The debate was the first held since already-high tensions between the United States and Iran was ratcheted up further by the US drone attack that killed Iranian Lt. Gen. Qassem Soleimani and the retaliatory missile strike by Iran on two Iraqi airbases quartering American troops.
Warren broke from her onstage competitors by calling for a total withdrawal of US combat troops from the Middle East. “We’ve turned the corner so many times, we’re going in circles in these regions,” she said of repeatedly dashed assurances that a US military victory was near.

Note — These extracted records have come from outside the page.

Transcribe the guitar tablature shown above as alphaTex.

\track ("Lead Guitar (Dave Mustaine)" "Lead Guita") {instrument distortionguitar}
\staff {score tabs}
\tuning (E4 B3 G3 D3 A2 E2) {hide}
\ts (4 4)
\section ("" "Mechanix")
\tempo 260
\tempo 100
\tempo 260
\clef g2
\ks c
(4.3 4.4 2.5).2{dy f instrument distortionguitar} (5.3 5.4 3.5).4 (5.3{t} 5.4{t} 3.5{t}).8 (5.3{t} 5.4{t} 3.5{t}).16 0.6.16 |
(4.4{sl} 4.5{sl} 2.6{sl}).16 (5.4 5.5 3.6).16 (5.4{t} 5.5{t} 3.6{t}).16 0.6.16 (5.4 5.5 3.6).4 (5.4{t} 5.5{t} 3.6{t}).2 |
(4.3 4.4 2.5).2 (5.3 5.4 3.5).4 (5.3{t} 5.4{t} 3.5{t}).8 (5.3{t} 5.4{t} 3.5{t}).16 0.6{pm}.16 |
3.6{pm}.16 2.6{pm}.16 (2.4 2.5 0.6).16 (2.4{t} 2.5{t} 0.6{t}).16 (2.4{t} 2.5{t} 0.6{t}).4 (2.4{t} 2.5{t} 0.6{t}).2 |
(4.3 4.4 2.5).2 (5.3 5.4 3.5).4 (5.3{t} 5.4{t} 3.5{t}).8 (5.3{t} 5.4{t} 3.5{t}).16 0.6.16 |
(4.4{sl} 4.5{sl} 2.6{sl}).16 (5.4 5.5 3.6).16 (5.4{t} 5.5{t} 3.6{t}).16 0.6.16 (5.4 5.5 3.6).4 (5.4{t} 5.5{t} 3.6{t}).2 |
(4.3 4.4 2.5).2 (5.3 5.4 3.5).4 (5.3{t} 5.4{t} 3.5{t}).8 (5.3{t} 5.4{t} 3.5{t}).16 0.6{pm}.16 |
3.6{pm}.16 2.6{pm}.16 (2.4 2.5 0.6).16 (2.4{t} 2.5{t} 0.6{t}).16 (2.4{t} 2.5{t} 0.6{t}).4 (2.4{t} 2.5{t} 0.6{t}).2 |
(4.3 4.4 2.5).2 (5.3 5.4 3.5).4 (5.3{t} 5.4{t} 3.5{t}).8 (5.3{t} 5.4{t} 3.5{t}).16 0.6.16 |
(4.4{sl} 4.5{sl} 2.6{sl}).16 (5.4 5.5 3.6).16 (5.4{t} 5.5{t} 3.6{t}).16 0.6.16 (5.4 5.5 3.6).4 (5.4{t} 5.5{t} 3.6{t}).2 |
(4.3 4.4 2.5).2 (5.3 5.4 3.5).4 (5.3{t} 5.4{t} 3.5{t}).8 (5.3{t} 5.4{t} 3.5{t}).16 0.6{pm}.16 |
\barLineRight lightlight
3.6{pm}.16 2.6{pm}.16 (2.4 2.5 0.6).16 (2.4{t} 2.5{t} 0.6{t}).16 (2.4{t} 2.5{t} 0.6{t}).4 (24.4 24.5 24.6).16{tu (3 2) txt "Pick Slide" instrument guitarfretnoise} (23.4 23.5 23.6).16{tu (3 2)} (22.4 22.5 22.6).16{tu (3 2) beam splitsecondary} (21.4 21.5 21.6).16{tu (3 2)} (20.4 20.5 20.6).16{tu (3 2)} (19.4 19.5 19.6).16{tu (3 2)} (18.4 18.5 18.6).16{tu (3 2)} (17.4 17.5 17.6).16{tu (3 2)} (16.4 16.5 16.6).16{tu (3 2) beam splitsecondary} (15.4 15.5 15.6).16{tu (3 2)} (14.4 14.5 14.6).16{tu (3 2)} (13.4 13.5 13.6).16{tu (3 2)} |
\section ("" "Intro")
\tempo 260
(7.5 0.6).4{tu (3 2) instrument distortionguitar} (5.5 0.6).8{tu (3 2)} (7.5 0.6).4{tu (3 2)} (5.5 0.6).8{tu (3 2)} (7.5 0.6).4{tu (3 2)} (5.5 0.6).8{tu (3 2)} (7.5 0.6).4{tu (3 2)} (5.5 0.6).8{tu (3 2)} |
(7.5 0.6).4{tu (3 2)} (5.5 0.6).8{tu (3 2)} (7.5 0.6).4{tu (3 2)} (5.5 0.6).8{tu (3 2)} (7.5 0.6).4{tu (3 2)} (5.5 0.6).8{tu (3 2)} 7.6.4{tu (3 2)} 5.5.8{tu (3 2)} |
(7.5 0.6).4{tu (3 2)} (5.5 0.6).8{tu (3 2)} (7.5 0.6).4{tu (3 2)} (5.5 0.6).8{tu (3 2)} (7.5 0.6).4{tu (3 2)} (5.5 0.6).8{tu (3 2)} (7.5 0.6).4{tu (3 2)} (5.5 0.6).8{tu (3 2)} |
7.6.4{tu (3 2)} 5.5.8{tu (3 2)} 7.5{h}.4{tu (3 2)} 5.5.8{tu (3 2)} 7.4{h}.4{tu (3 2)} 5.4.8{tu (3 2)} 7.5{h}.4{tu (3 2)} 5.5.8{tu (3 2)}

On the prospect of a summit with North Korean despot Kim Jong-un, Biden said that “absent preconditions, I would not meet with the, quote, supreme leader who said Joe Biden is a ‘rabid dog’ who should be beaten with a stick,” referring to a remark circulated by the Hermit Kingdom’s state-run media.
“Other than that, you like him?” cracked Sanders, in a fleeting moment of crowd-pleasing levity.
If Biden, Warren, Sanders, Buttigieg and Klobuchar didn’t break away from the pack, they at least played the hits. The same could not be said for the night’s sixth candidate, billionaire hedge-funder Tom Steyer, whose political inexperience continued to leave him doe-eyed and tongue-tied amid the field of heavyweights.